What Is a Resale Certificate?
Resale certificates in South Carolina work more or less the same way as in most other states across the U.S.:
- A resale certificate is filled out by the buyer in a wholesale transaction
- The buyer gives the completed certificate to the seller (wholesaler)
- The seller examines the certificate to ensure everything seems accurate
- The seller keeps the certificate on file
The purpose of this is to enable retailers to purchase wholesale goods without being required to pay sales tax on the transaction. The only condition is that these goods must be resold as part of the normal operations of the buyer’s business.
For instance, if a retail business sells shoes, it can purchase new footwear for its inventory tax-free by giving the seller a resale certificate. When the retail business later sells the footwear to the public, the normal sales tax is collected at that time.
A business cannot legally use a resale certificate to purchase items for internal use. It cannot, for example, buy new laptops for the office tax-free with a resale certificate. Purchased items must be intended for resale.

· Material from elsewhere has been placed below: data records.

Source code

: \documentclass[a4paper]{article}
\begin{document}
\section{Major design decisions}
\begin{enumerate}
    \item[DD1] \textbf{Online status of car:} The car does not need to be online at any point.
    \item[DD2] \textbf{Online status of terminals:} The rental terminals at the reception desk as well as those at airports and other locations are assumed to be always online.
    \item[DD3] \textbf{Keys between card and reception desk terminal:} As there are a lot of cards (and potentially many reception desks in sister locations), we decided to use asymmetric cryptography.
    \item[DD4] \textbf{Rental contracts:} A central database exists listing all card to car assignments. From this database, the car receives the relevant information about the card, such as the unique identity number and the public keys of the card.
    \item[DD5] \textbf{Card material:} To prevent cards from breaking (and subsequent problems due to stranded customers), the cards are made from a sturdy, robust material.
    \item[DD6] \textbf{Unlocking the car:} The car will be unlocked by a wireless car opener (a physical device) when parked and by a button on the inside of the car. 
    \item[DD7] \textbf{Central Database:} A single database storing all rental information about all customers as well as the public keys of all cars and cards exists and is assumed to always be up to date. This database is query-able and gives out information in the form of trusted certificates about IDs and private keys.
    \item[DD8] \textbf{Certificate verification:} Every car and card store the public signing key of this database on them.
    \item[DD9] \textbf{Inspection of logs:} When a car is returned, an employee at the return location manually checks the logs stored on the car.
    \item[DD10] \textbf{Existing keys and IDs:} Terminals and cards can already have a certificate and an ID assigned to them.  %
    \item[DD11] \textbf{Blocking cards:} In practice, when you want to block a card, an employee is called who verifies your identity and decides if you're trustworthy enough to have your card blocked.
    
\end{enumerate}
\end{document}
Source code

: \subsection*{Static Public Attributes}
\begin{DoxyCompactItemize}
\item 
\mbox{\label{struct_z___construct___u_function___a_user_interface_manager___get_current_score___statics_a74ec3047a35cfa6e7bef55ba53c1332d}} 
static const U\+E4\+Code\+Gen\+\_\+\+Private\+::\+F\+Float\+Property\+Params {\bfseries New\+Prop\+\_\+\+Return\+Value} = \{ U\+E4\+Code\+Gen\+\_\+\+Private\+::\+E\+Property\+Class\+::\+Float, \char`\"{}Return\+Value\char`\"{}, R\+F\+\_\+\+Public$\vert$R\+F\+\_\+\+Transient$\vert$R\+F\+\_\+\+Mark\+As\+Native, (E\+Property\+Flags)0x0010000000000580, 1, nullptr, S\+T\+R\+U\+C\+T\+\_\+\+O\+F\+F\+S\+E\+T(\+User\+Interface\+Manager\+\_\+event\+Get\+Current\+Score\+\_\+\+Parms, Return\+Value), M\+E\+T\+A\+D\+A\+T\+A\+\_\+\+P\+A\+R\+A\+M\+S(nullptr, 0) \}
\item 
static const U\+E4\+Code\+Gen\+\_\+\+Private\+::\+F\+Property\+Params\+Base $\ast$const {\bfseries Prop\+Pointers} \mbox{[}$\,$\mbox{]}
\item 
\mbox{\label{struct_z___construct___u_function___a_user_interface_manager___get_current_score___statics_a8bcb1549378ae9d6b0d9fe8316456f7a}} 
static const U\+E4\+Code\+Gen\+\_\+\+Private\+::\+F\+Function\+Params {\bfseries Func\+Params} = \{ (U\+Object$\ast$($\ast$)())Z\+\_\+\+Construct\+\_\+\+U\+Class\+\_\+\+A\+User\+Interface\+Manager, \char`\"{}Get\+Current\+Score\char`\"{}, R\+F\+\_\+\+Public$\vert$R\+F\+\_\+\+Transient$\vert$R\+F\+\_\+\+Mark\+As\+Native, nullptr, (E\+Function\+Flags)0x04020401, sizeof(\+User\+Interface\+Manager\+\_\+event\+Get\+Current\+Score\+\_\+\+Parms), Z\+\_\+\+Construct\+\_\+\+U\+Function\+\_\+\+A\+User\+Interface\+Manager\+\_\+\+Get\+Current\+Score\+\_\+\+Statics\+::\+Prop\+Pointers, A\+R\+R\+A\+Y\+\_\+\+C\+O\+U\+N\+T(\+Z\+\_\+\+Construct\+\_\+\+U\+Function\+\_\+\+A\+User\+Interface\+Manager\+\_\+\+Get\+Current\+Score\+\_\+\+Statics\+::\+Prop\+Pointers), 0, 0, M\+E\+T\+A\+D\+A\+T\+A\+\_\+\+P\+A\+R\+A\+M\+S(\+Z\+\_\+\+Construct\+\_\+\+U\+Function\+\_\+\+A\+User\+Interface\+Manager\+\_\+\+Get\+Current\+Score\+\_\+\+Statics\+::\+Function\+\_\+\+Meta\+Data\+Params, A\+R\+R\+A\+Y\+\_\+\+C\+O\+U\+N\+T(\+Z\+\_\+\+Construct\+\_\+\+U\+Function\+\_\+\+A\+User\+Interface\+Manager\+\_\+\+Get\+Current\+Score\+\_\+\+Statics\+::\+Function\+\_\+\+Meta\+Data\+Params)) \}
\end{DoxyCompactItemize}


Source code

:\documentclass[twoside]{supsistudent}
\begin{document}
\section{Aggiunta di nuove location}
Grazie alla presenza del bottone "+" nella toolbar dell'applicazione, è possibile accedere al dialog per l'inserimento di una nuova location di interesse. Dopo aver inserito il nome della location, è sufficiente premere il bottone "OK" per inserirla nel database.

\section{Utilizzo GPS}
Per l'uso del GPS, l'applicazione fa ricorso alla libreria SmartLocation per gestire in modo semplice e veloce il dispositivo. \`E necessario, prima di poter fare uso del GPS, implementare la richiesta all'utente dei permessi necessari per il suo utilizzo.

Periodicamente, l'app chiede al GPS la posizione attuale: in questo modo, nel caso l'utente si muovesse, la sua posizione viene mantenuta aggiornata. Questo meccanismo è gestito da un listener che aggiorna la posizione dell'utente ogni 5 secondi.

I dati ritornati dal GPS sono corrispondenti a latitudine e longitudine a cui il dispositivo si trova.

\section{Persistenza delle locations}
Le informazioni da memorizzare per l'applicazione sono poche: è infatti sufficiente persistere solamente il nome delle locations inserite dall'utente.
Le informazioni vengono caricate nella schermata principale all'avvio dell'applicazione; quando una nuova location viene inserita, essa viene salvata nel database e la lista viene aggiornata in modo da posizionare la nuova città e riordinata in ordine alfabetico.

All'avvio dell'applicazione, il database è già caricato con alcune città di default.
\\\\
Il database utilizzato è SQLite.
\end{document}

If for any reason a business ends up consuming products purchased with a resale certificate, the normal sales tax must be paid by the buyer. That’s because the resale certificate essentially shifts the burden of collecting sales tax from the seller to the buyer. Once the certificate has been delivered, the wholesaler is relieved of the responsibility to collect the sales tax. However, the seller can be penalized under South Carolina law if it fails to act in good faith—for instance, by knowingly participating in a fraudulent transaction, or by accepting an obviously falsified resale certificate.